We bought a 6-person Viking RescYou Pro offshore life raft. This life raft was the only self-righting life raft we could buy in Denmark, and is generally graded as one of the best, so despite of the high price, we thought it was worth it. For emergency, we also have an EPIRB, which signals land stations via satellites if it is turned on.

In each of our life jackets we have an AIS type sender, which will show the location of the MOB on chart plotters in the vicinity. But of course we plan on staying on board, and usually we are using life lines when we sail, and have lines along the length of the boat to tie onto when we go on deck.

The engine is the original Volvo Penta MD2B. It has turned out that the engine is much more reliable than we anticipated when we bought the boat. We have of course done the standard oil and filter changes and winterized at home, but other than that, the only upgrade it has gotten from us is a new exhaust elbow and pipe. The only issue on our trip has been the reverse gear, which gave up on the Albert Canal in Belgium. But after help from facebook and a local mechanic, we were ready to move on after 2 weeks. So we’re crossing our fingers that the engine will hold on until we get home again. We use about 1,1 Liter of diesel per hour, so with a 60 liter tank and 3 canisters on deck, we have enough diesel to sail for four days.

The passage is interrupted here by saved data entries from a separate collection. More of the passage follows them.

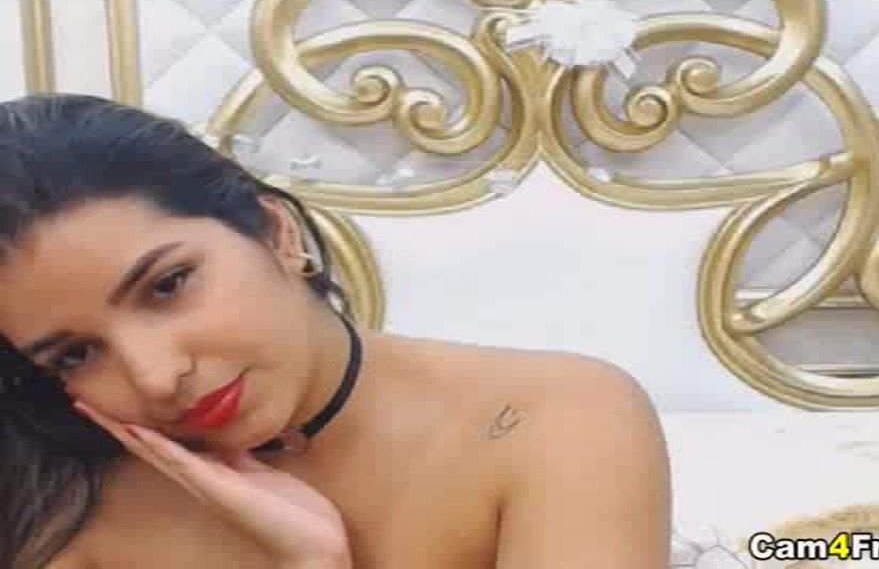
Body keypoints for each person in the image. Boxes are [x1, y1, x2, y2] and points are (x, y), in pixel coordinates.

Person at [0, 94, 672, 568]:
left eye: (168, 286)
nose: (155, 377)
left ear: (276, 232)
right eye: (76, 354)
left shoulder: (548, 423)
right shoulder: (67, 506)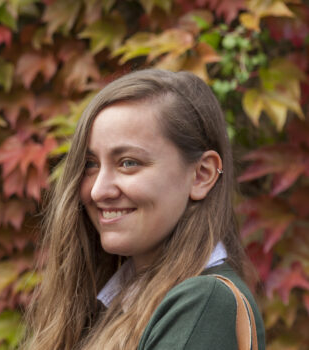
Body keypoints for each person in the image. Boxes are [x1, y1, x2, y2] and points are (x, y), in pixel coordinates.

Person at [23, 69, 265, 349]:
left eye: (128, 162)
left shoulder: (204, 303)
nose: (98, 190)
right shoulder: (115, 303)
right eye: (90, 164)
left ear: (201, 175)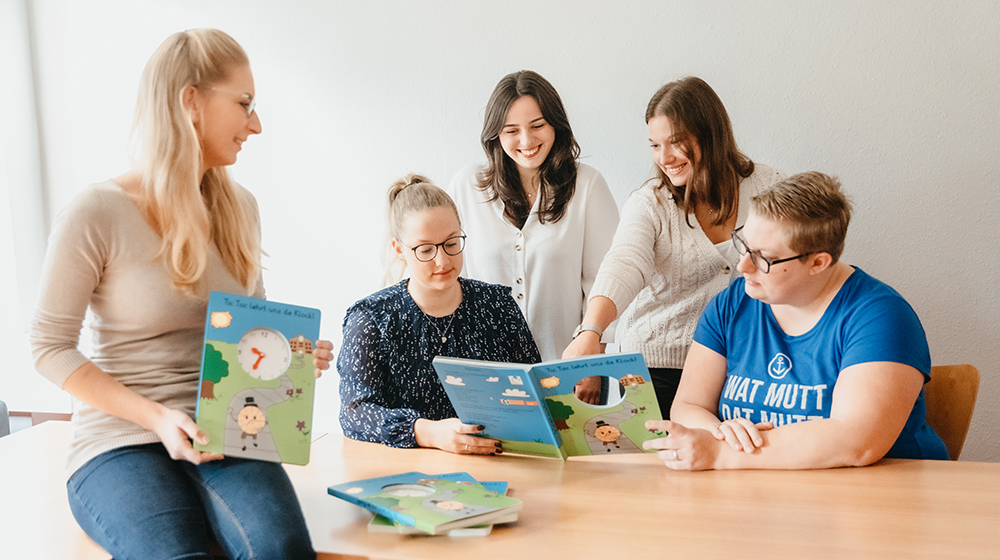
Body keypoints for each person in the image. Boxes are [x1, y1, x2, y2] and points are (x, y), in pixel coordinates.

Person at [29, 29, 331, 559]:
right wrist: (157, 417)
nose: (255, 124)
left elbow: (247, 338)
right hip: (119, 442)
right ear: (191, 100)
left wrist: (291, 358)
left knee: (279, 548)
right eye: (244, 104)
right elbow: (48, 347)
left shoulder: (243, 208)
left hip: (229, 433)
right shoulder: (96, 212)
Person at [643, 171, 949, 470]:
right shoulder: (731, 304)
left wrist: (720, 453)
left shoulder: (881, 317)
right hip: (764, 498)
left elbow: (856, 440)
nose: (742, 266)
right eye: (744, 245)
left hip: (884, 501)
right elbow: (688, 407)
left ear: (818, 262)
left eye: (763, 258)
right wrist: (723, 434)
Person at [563, 77, 786, 411]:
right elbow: (624, 263)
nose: (664, 157)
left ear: (710, 135)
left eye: (676, 142)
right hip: (655, 364)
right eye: (655, 145)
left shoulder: (769, 187)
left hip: (741, 363)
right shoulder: (651, 202)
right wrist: (590, 332)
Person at [338, 175, 541, 454]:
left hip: (500, 461)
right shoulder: (372, 318)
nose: (443, 261)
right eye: (425, 250)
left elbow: (535, 391)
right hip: (408, 474)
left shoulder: (498, 305)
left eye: (452, 243)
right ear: (399, 249)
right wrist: (428, 432)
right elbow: (355, 413)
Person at [448, 70, 619, 363]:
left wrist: (593, 361)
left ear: (556, 124)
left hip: (568, 369)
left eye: (537, 125)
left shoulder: (587, 185)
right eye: (511, 130)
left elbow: (607, 281)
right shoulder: (466, 186)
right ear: (495, 134)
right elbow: (450, 278)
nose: (526, 140)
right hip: (489, 371)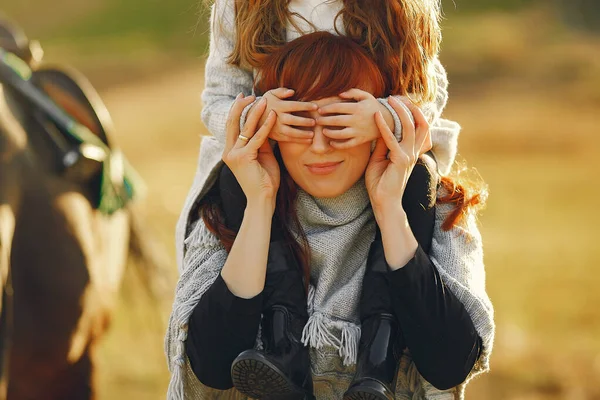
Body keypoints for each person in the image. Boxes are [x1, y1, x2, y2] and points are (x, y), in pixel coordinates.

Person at [166, 32, 494, 400]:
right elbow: (212, 362)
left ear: (376, 127)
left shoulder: (437, 207)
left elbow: (450, 362)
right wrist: (260, 203)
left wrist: (389, 209)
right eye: (301, 125)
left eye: (340, 124)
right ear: (272, 131)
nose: (320, 146)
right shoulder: (230, 208)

We have two dinghies; an ancient little hypalon Zodiac, which is very easy to prepare for sailing and to stow, but which only holds three of us at a time and can only be rown with oars. And then we have a new Zodiac 310 with a 6HP outboarder. This one is much more difficult to get ready for sailing, but is nice and big once it’s in the water. And if possible we just row that one too.

All in all we find that the way we have setup Chip-Chip works pretty well for us.